The points range for such an offence is three to nine penalty points and the court may order disqualification, but the sheriff imposed eight penalty points and a fine of £225.
The sheriff described the appellant’s driving as “ridiculous” and said that “tailgating” - following the vehicle in front at only two or three metres on a motorway - might lead to a “serious accident” on a high speed road.
However, in the note of appeal it was submitted that the sheriff erred in his assessment of the appellant’s driving and that the sheriff was wrong to describe the appellant’s driving as “verging on dangerous driving”.
Further, it was argued that the sheriff, having considered the nature of the driving and the penalties open to him, erred in not discounting the imposition of eight penalty points.
Counsel for the appellant submitted that in the absence of other aggravating factors such as undertaking or changing lanes, the appellant’s driving on the morning in question involved him travelling at the same speed as other vehicles on the motorway, albeit close to the vehicle in front.
It was argued that this was at the “lower end” of the range of careless driving and did not merit a starting point or headline sentence of eight penalty points, which counsel described as “manifestly excessive”.

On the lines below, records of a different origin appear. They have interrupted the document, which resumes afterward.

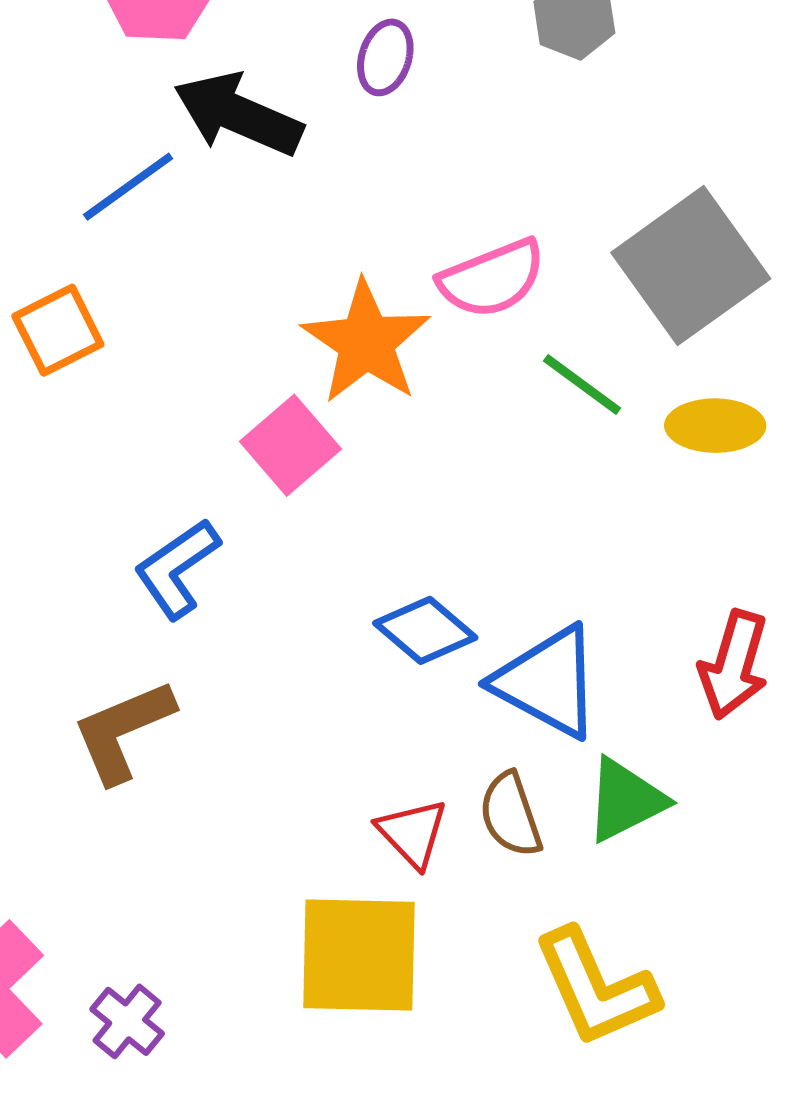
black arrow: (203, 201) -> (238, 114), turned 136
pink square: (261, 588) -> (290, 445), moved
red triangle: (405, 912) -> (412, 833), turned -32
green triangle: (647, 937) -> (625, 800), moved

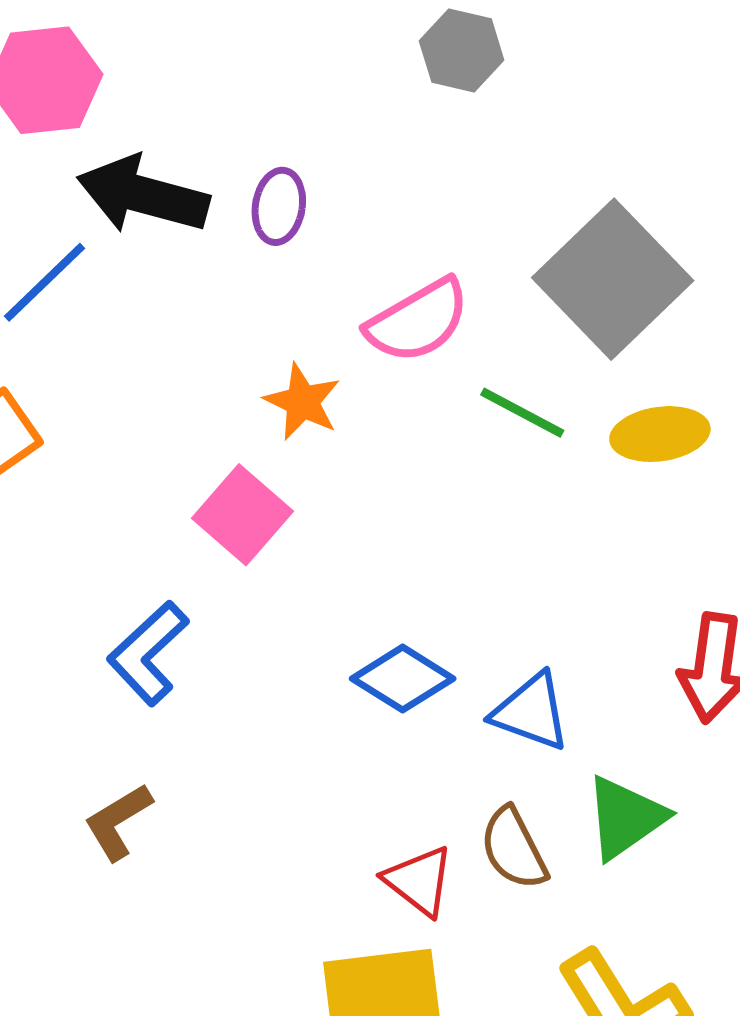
purple ellipse: (385, 57) -> (279, 206), moved
orange star: (366, 342) -> (302, 402), size x0.6
blue triangle: (548, 682) -> (531, 712), size x0.7
brown L-shape: (123, 731) -> (118, 822), size x0.7

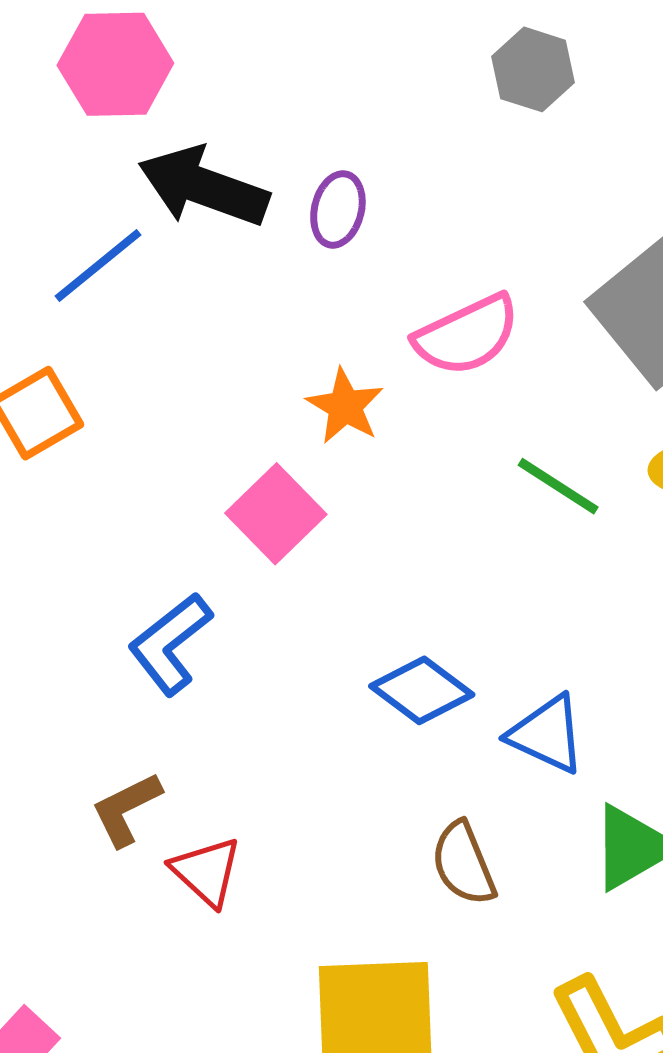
green line: (522, 413) -> (558, 486), moved
brown semicircle: (514, 849) -> (463, 864), moved
red triangle: (419, 881) -> (206, 872), moved

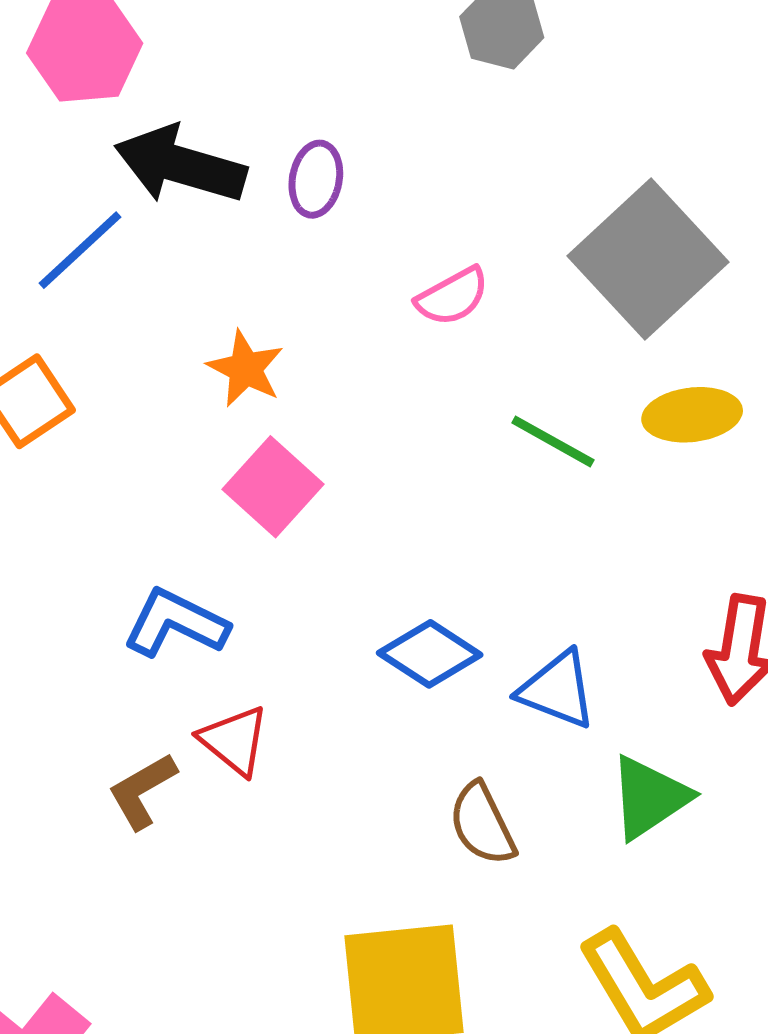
pink semicircle: (467, 335) -> (452, 296), size x0.7
orange star: (345, 406) -> (246, 369), moved
blue L-shape: (170, 644) -> (176, 623), turned 68
red triangle: (206, 872) -> (234, 740), moved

But the appeal sheriffs disagreed with the arguments advanced and considered that the appeal should be refused, having regard not only to the facts on which the sheriff sentenced but also on sentencing and discount principles.
Delivering the opinion of the court, Sheriff Principal Stephen said: “The course of driving by the appellant on the day in question in December 2014 has properly been described by the sheriff as ‘tailgating’ – driving some two to three metres from the car in front at motorway speed. To drive in this manner is not momentary inattention or distraction but instead any driver who drives in this manner deliberately courts danger.
“The degree of culpability is high. There is a clear likelihood that a serious collision may occur with the associated risk that injury and damage is caused. The sheriff was fully justified in categorising this type of driving as being at the upper end of careless driving.
“To drive so close to the vehicle in front gives little or no chance of being able to stop without causing a collision. This is aggressive and irresponsible driving.
“The sheriff was correct to consider disqualification. We are of the view that the court is entitled to impose a period of disqualification for this type of aggressive driving.
“Having categorised the appellant’s driving to be at the very top end of the careless scale we consider that the sentence imposed of eight penalty points and a modest fine was lenient.”
On the matter of discount, she added: “The question for the Appeal Court is whether the sentence imposed by the sheriff constitutes a miscarriage of justice. For the reasons we have already given we agree with the sheriff’s assessment of the offence and we adopt the principle that it is only in exceptional cases that this court will interfere with a discretionary decision on discount for which the sentencing sheriff has given cogent reasons.
“Indeed, we consider that a period of disqualification is justified on the facts of this case. Arguably, the sheriff has afforded the appellant a generously discounted penalty by firstly declining to disqualify and then, by restricting the penalty points imposed for reasons which unduly favour the appellant.”